**YOUR GOAL:** How many lines in the entries below contain the word "shoulder"? Reply with the number alone.

**MATERIAL FOR THIS EXERCISE:**
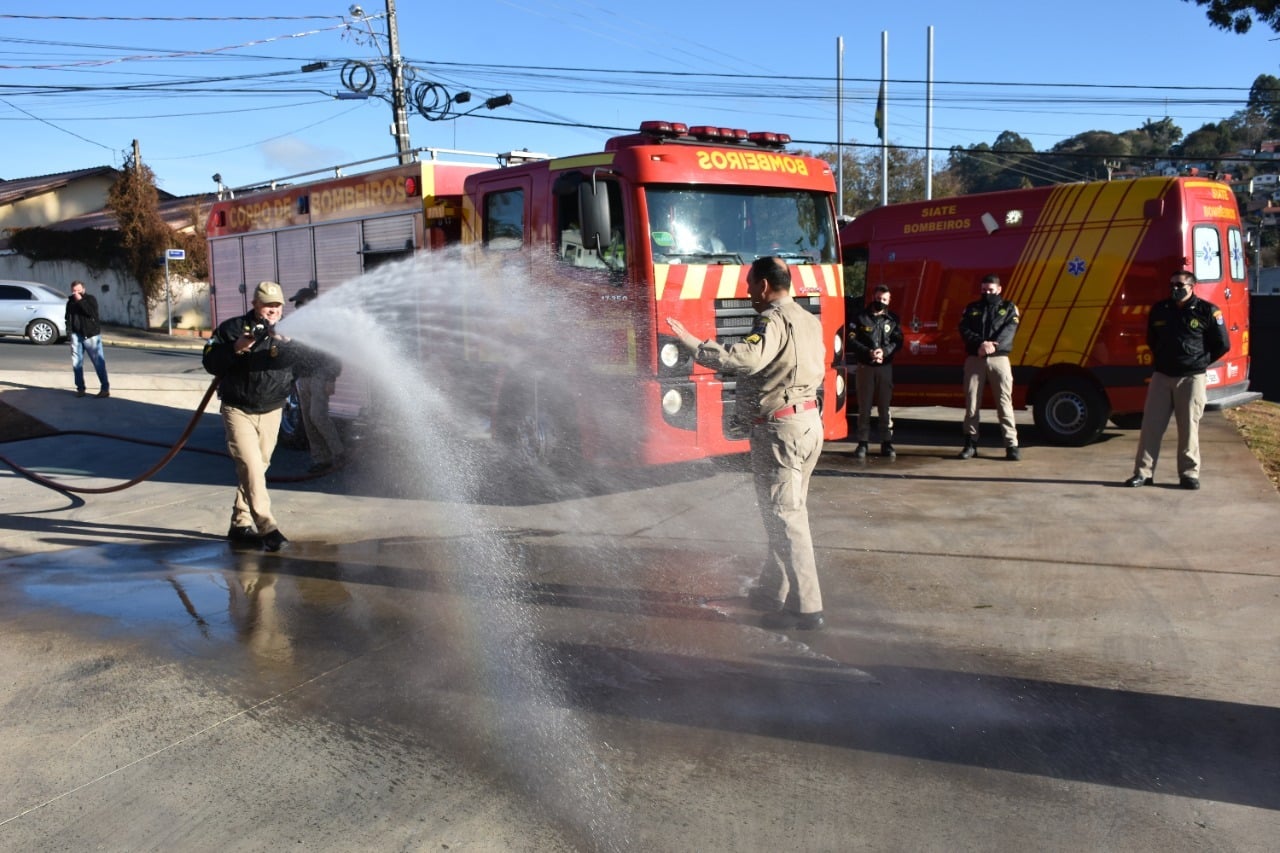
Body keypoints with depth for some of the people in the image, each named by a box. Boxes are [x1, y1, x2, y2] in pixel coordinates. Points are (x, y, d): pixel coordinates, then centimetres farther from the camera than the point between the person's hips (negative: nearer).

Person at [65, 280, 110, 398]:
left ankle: (105, 388, -5)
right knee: (77, 362, 2)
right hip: (76, 335, 4)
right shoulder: (70, 302, 12)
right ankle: (80, 388, 9)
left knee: (99, 362, -7)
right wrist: (69, 334, 5)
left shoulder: (91, 299, 0)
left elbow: (91, 312, -19)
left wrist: (80, 300, -17)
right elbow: (68, 319, 14)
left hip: (91, 335, -4)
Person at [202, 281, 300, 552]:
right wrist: (235, 349, -21)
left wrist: (278, 343, -39)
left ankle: (240, 524, 22)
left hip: (271, 411, 4)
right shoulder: (232, 328, -4)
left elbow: (291, 357, -19)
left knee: (257, 468, 10)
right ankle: (267, 529, -19)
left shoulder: (286, 333, 2)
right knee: (250, 467, -15)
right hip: (238, 410, -4)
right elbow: (210, 362, -6)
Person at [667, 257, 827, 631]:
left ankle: (805, 608, -3)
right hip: (810, 421, 10)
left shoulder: (774, 320, -16)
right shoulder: (809, 321, 15)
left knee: (785, 516, -6)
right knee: (788, 512, 18)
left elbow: (745, 359, -33)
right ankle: (772, 591, 30)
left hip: (779, 429, -10)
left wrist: (691, 342, -27)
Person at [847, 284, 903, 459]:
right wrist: (868, 352, -18)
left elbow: (898, 341, 1)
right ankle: (862, 443, 6)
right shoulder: (861, 318, 3)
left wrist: (884, 351, -17)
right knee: (864, 406, 1)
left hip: (885, 367, 2)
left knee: (885, 406, 4)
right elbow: (852, 340, -5)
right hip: (864, 366, -1)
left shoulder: (892, 319, 9)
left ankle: (887, 443, 9)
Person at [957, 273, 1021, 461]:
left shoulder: (1009, 308, 11)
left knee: (1004, 402, -6)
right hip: (974, 360, 1)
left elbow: (1009, 330, -5)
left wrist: (992, 345, -21)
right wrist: (981, 343, -19)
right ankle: (971, 444, 8)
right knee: (972, 403, 1)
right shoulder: (971, 308, 14)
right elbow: (964, 330, -1)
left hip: (999, 359, -1)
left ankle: (1011, 445, -5)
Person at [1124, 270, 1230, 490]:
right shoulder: (1159, 309, 8)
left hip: (1191, 379, -3)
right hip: (1161, 376, 4)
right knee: (1151, 425, 1)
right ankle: (1143, 472, 5)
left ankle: (1189, 473, 10)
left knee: (1189, 427, 1)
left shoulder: (1207, 311, -4)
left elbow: (1223, 345, 3)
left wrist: (1201, 362, -1)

**RESPONSE TO THE TASK:** 12